Brands that Have Made a Commitment to Fair Labor Practices
Some companies in the retail closings sphere have made an active commitment to renounce the ways of sweatshop labor and pursue more socially conscious option. This agreement, known as the Fair Labor Agreement, include some fairly well-known brands. A list of some of the better-known retail brands who have willingly participated in the Fair Labor Agreement include:
Adidas Brands (including Reebok, TaylorMade adidas Golf, Rockport, CCM, and Ashworth)
Cutter & Buck
New Wave and Clique brands
ABC Gruppen and Nordic Traditions (all sportswear, student caps, yearbooks)
Fenix Outdoor AB (a textile provides for apparel, accessories, boots and outdoor gear including
Fjällräven, Hanwag, Primus, Brunton and Tierra, Follett Clothing and Footwear,)
Forty Seven Brand headwear and apparel
Russell Brands/Fruit of the Loom (including Russell Athletic, Fruit of the Loom and Vanity Fair Brands)
Gildan apparel and GoldToe socks
H&M (Onley includes items that are produced in China, Turkey and India)
Hane’s Brands (Incuding Hanes, Champion, Playtex, Bali, Barely There, JMS, Duofold, Wonderbra, L’eggs)
NCAA, Alta Gracia, Pro Edge, Red Oak, Pro Player, Pro Player 2, Section 101, Knights Apparel; non-collegiate brands: NBA, NBA Player, NHL, NHL Player, MLB, NASCAR and X Games
New Balance, Dunham, P.F. Flyers, Aravon and Brine
All Nike footwear, and apparel/ equipment
Van Heusen apparel
Port Authority, Port Authority Signature, Port & Company, Precious Cargo, Red House and Sport-Tek.
Final Options for Getting Information On Consumer Consciousness
Of course if you still can’t find information about a brand you’re interested in you can just ask the company directly.
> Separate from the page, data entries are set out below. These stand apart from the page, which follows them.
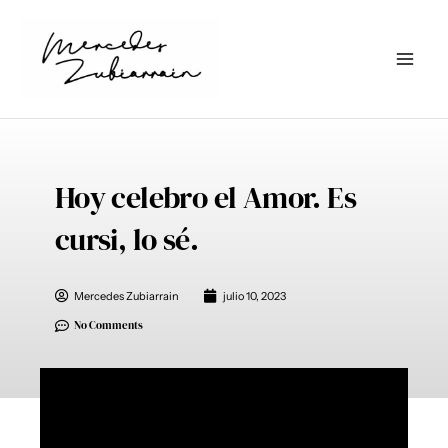
Ir
al
contenido
Hoy celebro el Amor. Es
cursi, lo sé.
Mercedes Zubiarrain
julio 10, 2023
No Comments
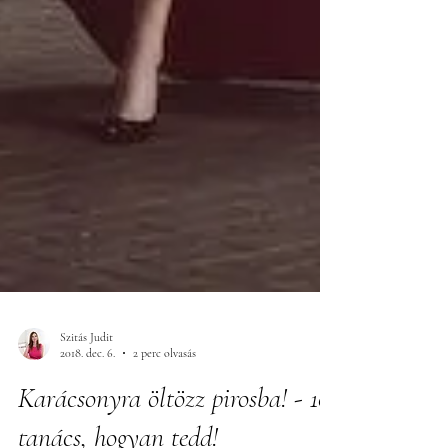
Szitás Judit
2018. dec. 6.
2 perc olvasás
Karácsonyra öltözz pirosba! - 10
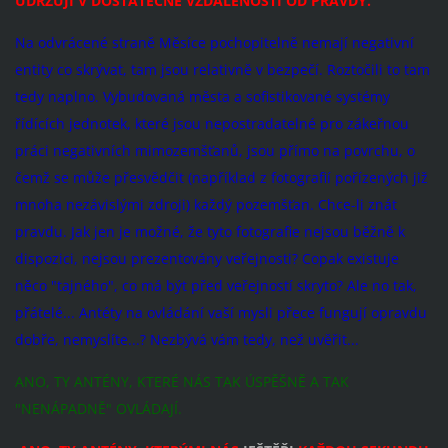
UDRŽUJÍ V DOSTATEČNÉ VZDÁLENOSTI OD PRAVDY.
Na odvrácené straně Měsíce pochopitelně nemají negativní
entity co skrývat, tam jsou relativně v bezpečí. Roztočili to tam
tedy naplno. Vybudovaná města a sofistikované systémy
řídících jednotek, které jsou nepostradatelné pro zákeřnou
práci negativních mimozemšťanů, jsou přímo na povrchu,
o
čemž se může přesvědčit (například z fotografií pořízených již
mnoha nezávislými zdroji) každý pozemšťan. Chce-li znát
pravdu. Jak jen je možné, že tyto fotografie nejsou běžně k
dispozici, nejsou prezentovány veřejnosti? Copak existuje
něco "tajného", co má být před veřejností skryto? Ale no tak,
přátelé... Antéty na ovládání vaší mysli přece fungují opravdu
dobře, nemyslíte...? Nezbývá vám tedy, než uvěřit...
ANO, TY ANTÉNY, KTERÉ NÁS TAK ÚSPĚŠNĚ A TAK
"NENÁPADNĚ" OVLÁDAJÍ.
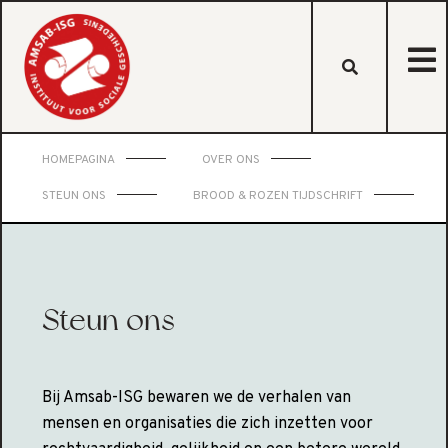
HOMEPAGINA
OVER ONS
STEUN ONS
BROOD & ROZEN TIJDSCHRIFT
Steun ons
Bij Amsab-ISG bewaren we de verhalen van
mensen en organisaties die zich inzetten voor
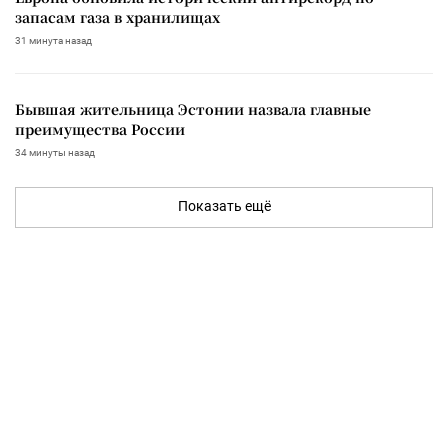
запасам газа в хранилищах
31 минута назад
Бывшая жительница Эстонии назвала главные
преимущества России
34 минуты назад
Показать ещё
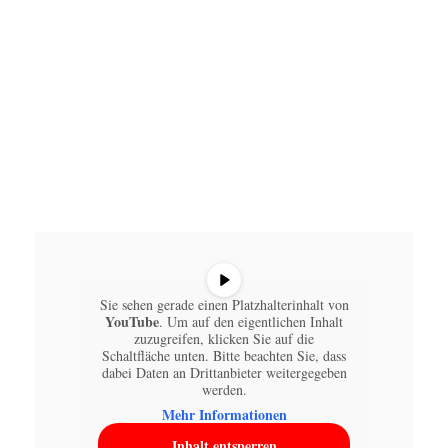
Sie sehen gerade einen Platzhalterinhalt von
YouTube
. Um auf den eigentlichen Inhalt
zuzugreifen, klicken Sie auf die
Schaltfläche unten. Bitte beachten Sie, dass
dabei Daten an Drittanbieter weitergegeben
werden.
Mehr Informationen
Inhalt entsperren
Find contact information for the customer service number of the company and a few simple questions can help you determine the labor consciousness of the organization. You can find a list of sample questions to ask in our Consumer consciousness 101 article.
In the end by supporting consumer conscious businesses, and denying less ethical businesses your hard-earned dollars, we can make a serious change in how businesses do business.